Assignment
Rewrite the listing as a numbered list with one item per line, and omit the blank lines.

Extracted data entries
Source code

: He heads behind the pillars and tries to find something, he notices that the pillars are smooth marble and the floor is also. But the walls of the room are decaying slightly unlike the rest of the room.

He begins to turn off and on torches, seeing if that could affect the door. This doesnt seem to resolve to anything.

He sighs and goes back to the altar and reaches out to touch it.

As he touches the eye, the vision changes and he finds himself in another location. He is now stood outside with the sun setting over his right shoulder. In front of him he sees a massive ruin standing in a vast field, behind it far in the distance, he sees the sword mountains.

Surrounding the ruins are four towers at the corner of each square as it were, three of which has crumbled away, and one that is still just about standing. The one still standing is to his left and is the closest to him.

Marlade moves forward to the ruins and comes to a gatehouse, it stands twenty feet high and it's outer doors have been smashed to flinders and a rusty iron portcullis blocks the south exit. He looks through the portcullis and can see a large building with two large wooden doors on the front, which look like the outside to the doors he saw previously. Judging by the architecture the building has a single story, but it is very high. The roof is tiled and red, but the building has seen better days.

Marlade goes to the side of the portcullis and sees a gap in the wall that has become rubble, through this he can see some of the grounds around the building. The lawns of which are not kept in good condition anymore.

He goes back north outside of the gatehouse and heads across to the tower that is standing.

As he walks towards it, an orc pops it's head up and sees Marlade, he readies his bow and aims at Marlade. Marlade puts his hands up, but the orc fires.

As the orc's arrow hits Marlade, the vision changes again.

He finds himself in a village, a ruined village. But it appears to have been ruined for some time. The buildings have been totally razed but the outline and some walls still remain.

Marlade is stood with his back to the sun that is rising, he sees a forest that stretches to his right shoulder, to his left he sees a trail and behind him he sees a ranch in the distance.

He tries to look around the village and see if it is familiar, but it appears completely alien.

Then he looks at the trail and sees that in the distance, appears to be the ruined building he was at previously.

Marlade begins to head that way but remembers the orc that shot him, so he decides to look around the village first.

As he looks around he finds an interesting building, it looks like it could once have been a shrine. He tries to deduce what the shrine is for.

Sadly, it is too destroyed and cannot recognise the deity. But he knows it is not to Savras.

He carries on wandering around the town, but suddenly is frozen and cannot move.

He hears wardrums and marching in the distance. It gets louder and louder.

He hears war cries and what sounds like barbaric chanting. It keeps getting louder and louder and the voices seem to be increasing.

Solved exercise
1. Source code
2. : He heads behind the pillars and tries to find something, he notices that the pillars are smooth marble and the floor is also. But the walls of the room are decaying slightly unlike the rest of the room.
3. He begins to turn off and on torches, seeing if that could affect the door. This doesnt seem to resolve to anything.
4. He sighs and goes back to the altar and reaches out to touch it.
5. As he touches the eye, the vision changes and he finds himself in another location. He is now stood outside with the sun setting over his right shoulder. In front of him he sees a massive ruin standing in a vast field, behind it far in the distance, he sees the sword mountains.
6. Surrounding the ruins are four towers at the corner of each square as it were, three of which has crumbled away, and one that is still just about standing. The one still standing is to his left and is the closest to him.
7. Marlade moves forward to the ruins and comes to a gatehouse, it stands twenty feet high and it's outer doors have been smashed to flinders and a rusty iron portcullis blocks the south exit. He looks through the portcullis and can see a large building with two large wooden doors on the front, which look like the outside to the doors he saw previously. Judging by the architecture the building has a single story, but it is very high. The roof is tiled and red, but the building has seen better days.
8. Marlade goes to the side of the portcullis and sees a gap in the wall that has become rubble, through this he can see some of the grounds around the building. The lawns of which are not kept in good condition anymore.
9. He goes back north outside of the gatehouse and heads across to the tower that is standing.
10. As he walks towards it, an orc pops it's head up and sees Marlade, he readies his bow and aims at Marlade. Marlade puts his hands up, but the orc fires.
11. As the orc's arrow hits Marlade, the vision changes again.
12. He finds himself in a village, a ruined village. But it appears to have been ruined for some time. The buildings have been totally razed but the outline and some walls still remain.
13. Marlade is stood with his back to the sun that is rising, he sees a forest that stretches to his right shoulder, to his left he sees a trail and behind him he sees a ranch in the distance.
14. He tries to look around the village and see if it is familiar, but it appears completely alien.
15. Then he looks at the trail and sees that in the distance, appears to be the ruined building he was at previously.
16. Marlade begins to head that way but remembers the orc that shot him, so he decides to look around the village first.
17. As he looks around he finds an interesting building, it looks like it could once have been a shrine. He tries to deduce what the shrine is for.
18. Sadly, it is too destroyed and cannot recognise the deity. But he knows it is not to Savras.
19. He carries on wandering around the town, but suddenly is frozen and cannot move.
20. He hears wardrums and marching in the distance. It gets louder and louder.
21. He hears war cries and what sounds like barbaric chanting. It keeps getting louder and louder and the voices seem to be increasing.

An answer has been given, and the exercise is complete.